Parece que el cerebro humano justifica con facilidad aquello a lo que
previamente se ha aferrado…, por más que resulte objetivamente
insostenible. Esto suele ocurrir en todo tipo de creencias –en la
religión hay casos notables de dogmas “increíbles”–, y el nuevo “credo”
materialista o cientificista no es una excepción. La ironía consiste en
que el materialismo moderno crítica el dogmatismo religioso y su
carácter mítico, sin ser consciente de sus propios pre-juicios que le
mantienen encerrado en el mismo error de fondo.
Para el cientificismo materialista, todo lo que suene a
espiritualidad solo se sostiene en el delirio narcisista –proyectarse en
lo eterno–, que escapa al control humano. No advierte que lo que
realmente constituye un delirio narcisista es la reducción de la
realidad a lo que puede ser controlado por el ser humano. Este es el
delirio de la razón absolutizada o del racionalismo patológico, causa de
un efecto hipnótico, que obliga a creer que solo existe lo que, bajo
tal hipnosis, es posible percibir.
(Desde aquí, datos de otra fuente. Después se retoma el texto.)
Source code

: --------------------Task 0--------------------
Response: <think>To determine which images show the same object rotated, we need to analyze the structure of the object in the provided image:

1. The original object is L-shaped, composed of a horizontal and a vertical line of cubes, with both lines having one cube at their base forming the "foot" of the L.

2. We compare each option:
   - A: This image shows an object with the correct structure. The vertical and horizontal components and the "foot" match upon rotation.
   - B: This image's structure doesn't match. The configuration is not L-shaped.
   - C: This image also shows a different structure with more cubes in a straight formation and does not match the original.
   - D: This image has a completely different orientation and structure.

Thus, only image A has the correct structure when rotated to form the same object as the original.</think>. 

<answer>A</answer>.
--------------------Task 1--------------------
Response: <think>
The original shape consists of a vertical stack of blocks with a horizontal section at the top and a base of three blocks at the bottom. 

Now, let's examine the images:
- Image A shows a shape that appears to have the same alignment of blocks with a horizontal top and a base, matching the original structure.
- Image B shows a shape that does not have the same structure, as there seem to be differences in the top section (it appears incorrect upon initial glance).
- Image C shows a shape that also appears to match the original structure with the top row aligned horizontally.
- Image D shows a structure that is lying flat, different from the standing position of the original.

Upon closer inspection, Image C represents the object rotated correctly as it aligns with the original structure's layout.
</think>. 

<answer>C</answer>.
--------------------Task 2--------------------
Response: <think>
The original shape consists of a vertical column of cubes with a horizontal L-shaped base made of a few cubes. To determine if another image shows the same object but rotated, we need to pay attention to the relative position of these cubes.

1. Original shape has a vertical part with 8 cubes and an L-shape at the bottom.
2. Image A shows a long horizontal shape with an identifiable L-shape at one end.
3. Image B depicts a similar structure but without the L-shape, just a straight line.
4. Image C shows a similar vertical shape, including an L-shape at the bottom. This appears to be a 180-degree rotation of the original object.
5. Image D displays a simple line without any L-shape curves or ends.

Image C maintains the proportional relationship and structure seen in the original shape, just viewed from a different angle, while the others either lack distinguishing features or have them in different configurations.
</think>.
Junto con sus logros extraordinarios
–entre ellos, la emergencia de la “razón crítica”–, esa fue la más
triste y empobrecedora herencia de la Ilustración: la razón fascinó y
hechizó al ser humano, hasta el punto de quedar hipnotizado por ella,
con la consecuencia de no aceptar absolutamente nada que la propia razón
no comprobara.
Nos hallamos así ante una paradoja: por una parte, la no asunción de
la modernidad condena a las personas religiosas a posiciones
fundamentalistas –no parece desacertado afirmar que esa es precisamente
una de las carencias graves de la religión islámica, aunque no solo de
ella–; por otra, su absolutización desemboca en la “cultura chata”,
nihilista, vacía y carente de sentido que parece haberse enseñoreado de
no pocos sectores de nuestra sociedad.
Entre ambas “creencias” –la religión preilustrada y el materialismo
dogmático, dos formas “gemelas” de hipnosis mental–, la espiritualidad
muestra un camino de apertura incondicional a la verdad de lo que somos.
En la auténtica espiritualidad no hay dogmas ni creencias –se valora
la razón y, sin absolutizarla, se la integra y trasciende–, sino
apertura lúcida a la comprensión de lo real. Así, ofrece
“instrucciones”, pautas o caminos para ir más allá de la mente y, de ese
modo, responder adecuadamente a la única pregunta que realmente
importa: ¿Quién soy yo?
Cada vez somos más conscientes que la mente nunca podrá atrapar la
verdad. Por lo que tampoco es capaz de otorgarnos certezas definitivas.
Todo lo que nace de ellas son –no puede ser de otro modo–
“construcciones mentales”, es decir, creencias de todo tipo, religiosas o
no.
Necesitamos, por tanto, aprender a acallar la mente para poder “ver” en profundidad.
Y, dado que no tiene nada que ver con las creencias, la
espiritualidad es transreligiosa, por el simple hecho de que es
transmental. En esta línea, son de agradecer los intentos que están
surgiendo en los últimos años favoreciendo la llamada “espiritualidad
laica” o “espiritualidad atea”. En esta línea, además del libro de
Mayorga, ya citado, y que me ha dado pie a esta reflexión, es obligado
mencionar otros dos:
Marià CORBÍ, Una espiritualidad laica. Sin religiones, sin creencias, sin dioses, Herder, Barcelona 2007.
André COMTE-SPONVILLE, El alma del ateísmo. Introducción a una espiritualidad sin Dios, Paidós, Barcelona 2006.
Finalmente, a quien esté interesado en una visión más de conjunto de
toda esta cuestión de la “espiritualidad transreligiosa”, me permito
reenviarle a dos libros míos:
La botella en el océano. De la intolerancia religiosa a la liberación espiritual, Desclée De Brouwer, Bilbao 2009.
Vida en plenitud. Apuntes para una espiritualidad transreligiosa, PPC, Madrid 32013.